What condition(s) must be met to claim that something exists?
The conditions for making any claim whatsoever are that you be able to make that claim. This is probably not the answer you are looking for but this is the question you asked.
Maybe we could rephrase your question?
What condition(s) must be met for something to exist?
There cannot be any condition on something that doesn't exist because it doesn't exist.
There cannot be any condition on something that exists for it to exist because it already exists.
Conditions cannot be on reality since reality already exists and exists as it is, which includes the existence of any particular thing.
Maybe we could ask a somewhat different question?
What condition(s) must be met for us to know that something exists?
This is essentially the question addressed by other answers.
We can begin by observing, à la Descartes, that being conscious involves knowing that you are conscious and so involves knowing that you exist as a conscious thing. Are there any conditions? Not any that anyone would know except obviously that you need to be conscious. We may want to say that you need to perceive the world around you but no. It is possible to be conscious without perceiving the world around you, and this seems enough to know that you exist as a conscious thing.
However, this does not solve the problem of the conditions for us to know that other things than our own consciousness exist. What are the conditions for us to know that the Moon exists? It doesn't seem that we know the answer to that because it doesn't seem that we even know that the Moon exists to begin with.
We certainly know the mental image that we naïvely take to be the Moon but we know it as part of our own consciousness, so we are going back to the initial resolution of the conditions for knowing that we are conscious. And that we should know some content of our own mind does not imply that we should also know that whatever it may seem to represent or signal also exists.
So, it seems that the condition for us to know that something exists is that it be somehow part of our own consciousness, and then we only know that it exists at the moment that we are conscious of it. If something is in our own consciousness, then we know that it exists (as such).
However, our concept of existence goes beyond existence as mental object. We believe that the Moon exists somehow outside our own mind. Perhaps thanks to philosophy and science, we also realise that the Moon we are conscious of is not the real Moon, if this one exists at all. We also realise that the real Moon is unlikely to be much like the Moon we are conscious of.
The most plausible conclusion is that we cannot possibly know that the real Moon exists. We can believe that it does, and we do, we may even be "dead certain", but, presumably, we cannot know that it really exists.
That being said, it doesn't seem to matter in any way.

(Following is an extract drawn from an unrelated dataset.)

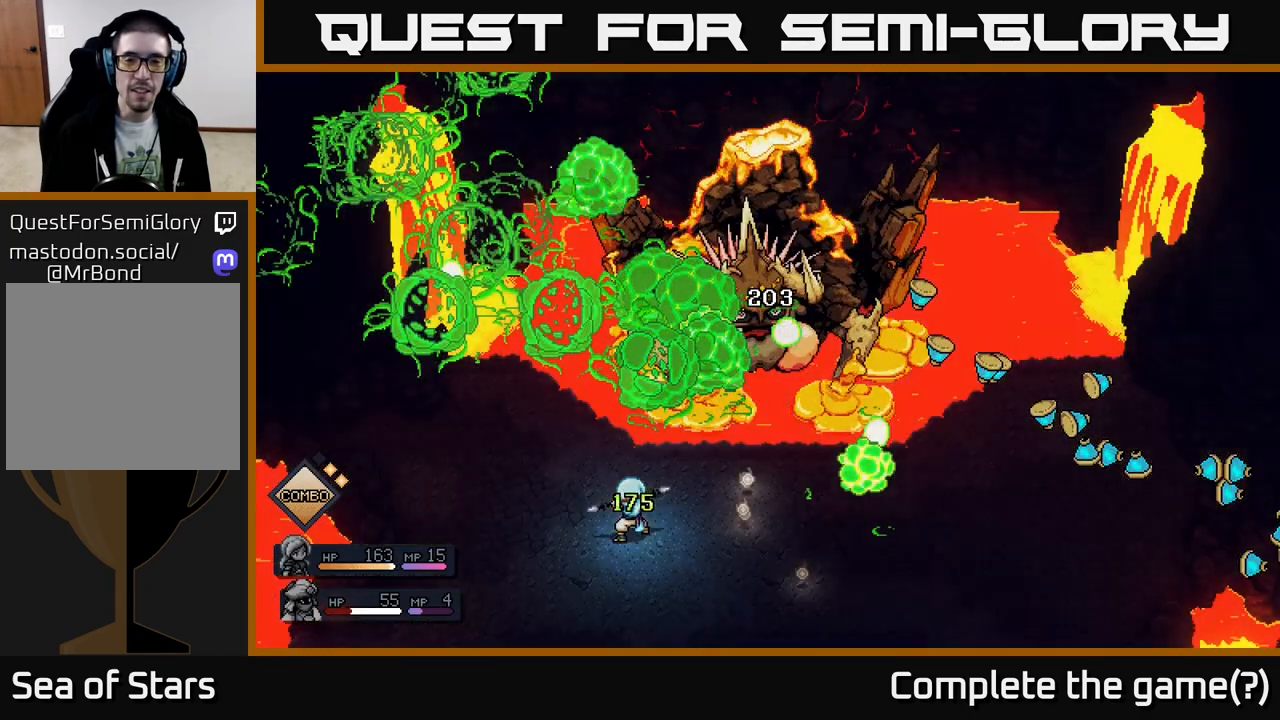
{"buttons": [], "left_stick": "center", "right_stick": "center", "events": [[283, "A", "down"], [450, "A", "up"]]}
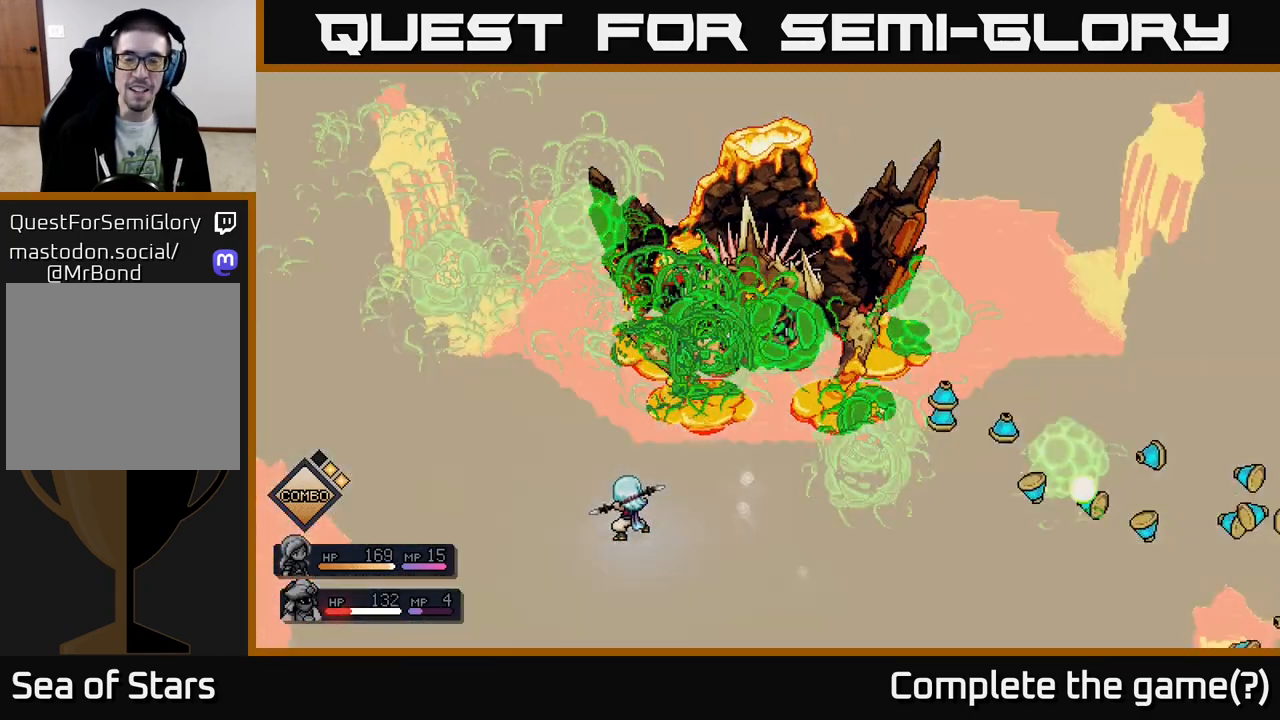
{"buttons": [], "left_stick": "center", "right_stick": "center", "events": []}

It doesn't matter because we don't need to know whether the Moon really exists. What we need is essentially to survive, prosper and reproduce. Our beliefs seem on the whole good enough to help us achieve that. Humanity seems to have survived, prospered and reproduced for more than 300,000 years. Life has existed for several billion years. Animal species which have a brain and rely on their beliefs about their environment may have existed for several hundred million years. So, there is no doubt that the sort of beliefs we have work. No only that, but we broadly understand how they can be so operationally effective.
So, a better question could be:
What are the conditions for our beliefs to be operationally effective in helping us survive, prosper and reproduce in the real world?
This seems a much more tractable question and one which is essentially the subject of various sciences, including the cognitives sciences, formal logic, evolutionary biology etc., and the actual answer to this new question will emerge with every new result coming from these sciences.
However, a basic answer is that the beliefs we develop as a direct result of our perception of our environment provide an effective basis for our survival, our prosperity and our reproduction. Technological and scientific progress, and the operational effectiveness of our technology and our science also seem to prove that we need to stick to the scientific method for developing our beliefs about the real world. The scientific method is really just our ordinary, native rationality applied in a systematic way. Science is just rationality plus organisation, cooperation, professionalism, use of our technology etc., and, crucially, memory of our science beyond the life span of individual humans through successive generations. And rationality is essentially facts plus logic.
These are the conditions.
These are the conditions not to know that things exist, but certainly to be able to trust our belief that the Moon exists to the point that we can send a man to land on it and come back alive with a handful of Moon dust.